1.     Americans don’t care. Americans don’t miss the SuperBowl or the NBA finals, which pit mere clubs against each other, but when their national honor is at stake at the World Cup, a competition that pits virtually every country in the world against each other, Americans simply don’t care. I was on a plane for the first half of the USA’s last World Cup match, against Germany, and I’m not even a US citizen, but I was the only one in the plane who cared enough to watch the game. Once the plane landed, I found the closest TV to watch the second half, only to see most Americans leave the bar in disappointment when their team was losing 2-0, unaware of the comeback that almost got the U.S. even when they finally started playing their hearts out in the last few minutes of the game. When Brazil’s star, Neymar, was injured, an ad in Brazil read: “1 goes out; 200 million come in.” Having just watched Brazil’s semifinal in a Brazilian home, I can tell you that was no exaggeration. Work finishes early on a match day. Shopping Centers close down. Airlines stop flying. This is, after all, the country where an airline is called Gol (“goal”). In fact, Dia do jogo (“Match Day”) is a highly anticipated concept in Portuguese. Americans don’t like to lose –nobody does. When they see their team underperform in the World Cup, they tune out. Yet the US has come back from a losing start to the Space Race, and came back from behind to put a man on the Moon. To win a World Cup, Americans need to start caring about soccer, watching the games and supporting their team. This will give players the sense of responsibility they need to give it all.

2.     American kids are taught at AYSO the result of the game does not matter. They all get medals at the end, win or lose, and the smaller kids aren’t even allowed to keep track of the score. Well, real life does keep track, and shielding our kids from competition and real life does them no good.

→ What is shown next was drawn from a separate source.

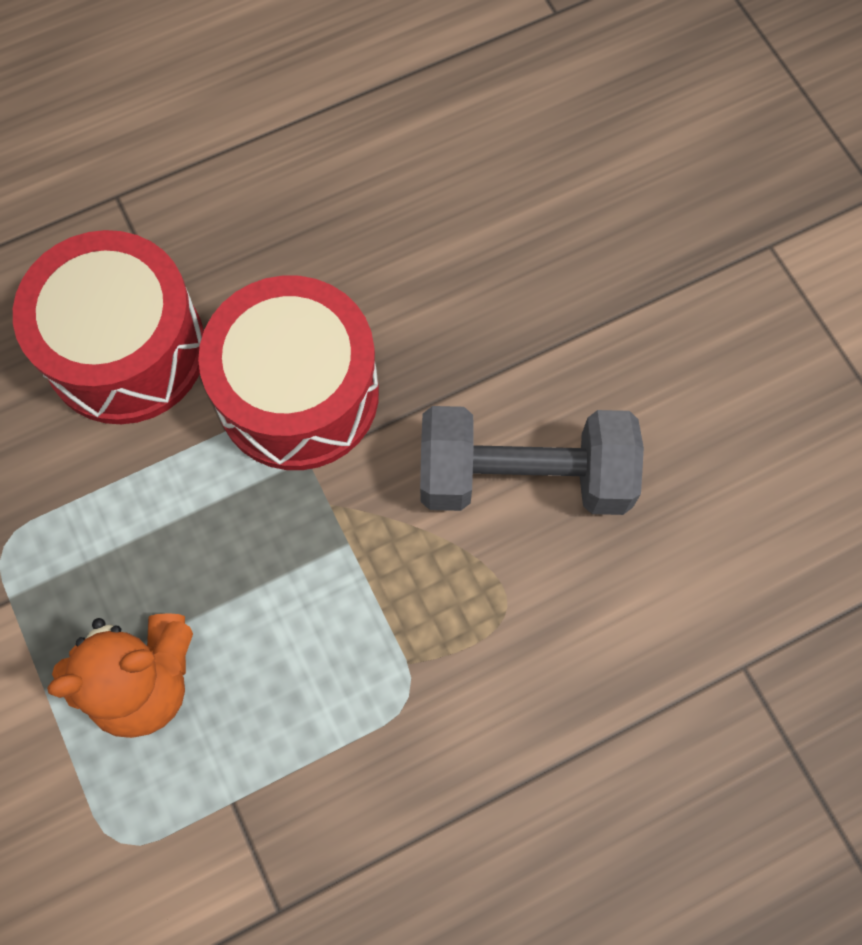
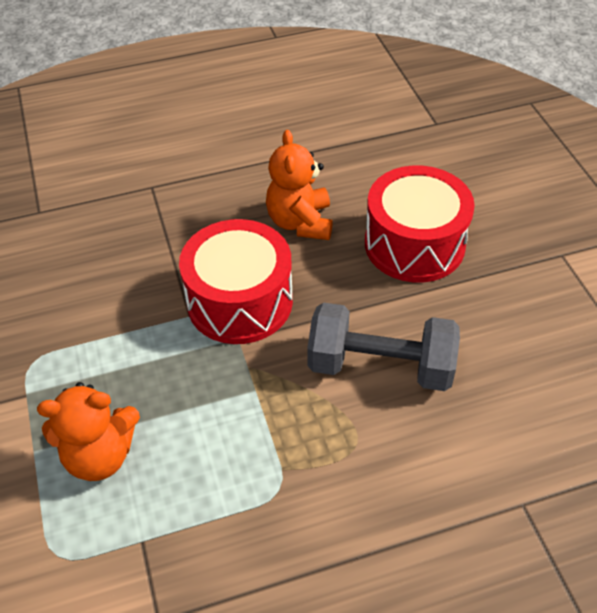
camera: 10 degrees right, 20 degrees down
(126, 350) = (137, 265): red drum -> red drum (414, 244)
(367, 235) = (300, 222): none -> orange teddy bear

3.     Teenage years are key formative years for any sport. Yet at that critical age, promising athletes learn that football will get them cheerleaders –yes, Southern states actually assign a cheerleader to each football player to satisfy almost his every whim--, while soccer gets them none.  If we want teenage boys to play soccer, we need to get teenage girls to care about it.

 

With a large population of youth soccer players, plenty of resources, a knack for sport stats, a history of stepping up to bigger than life challenges and a track record second to none in most other sports, the U.S. is uniquely positioned to win a World Cup. If only Americans start caring enough.

 

-Alex Bäcker

 

Dr. Bäcker has played soccer most of this life, and has coached many AYSO teams. When he is not playing, coaching or cheering soccer, he runs QLess, a company dedicated to extend enjoyable lifespan by eliminating waiting in line from the face of the Earth. Which has given twenty million people on five continents five hundred years of their time back --some of which hopefully was spent playing the world's most popular sport.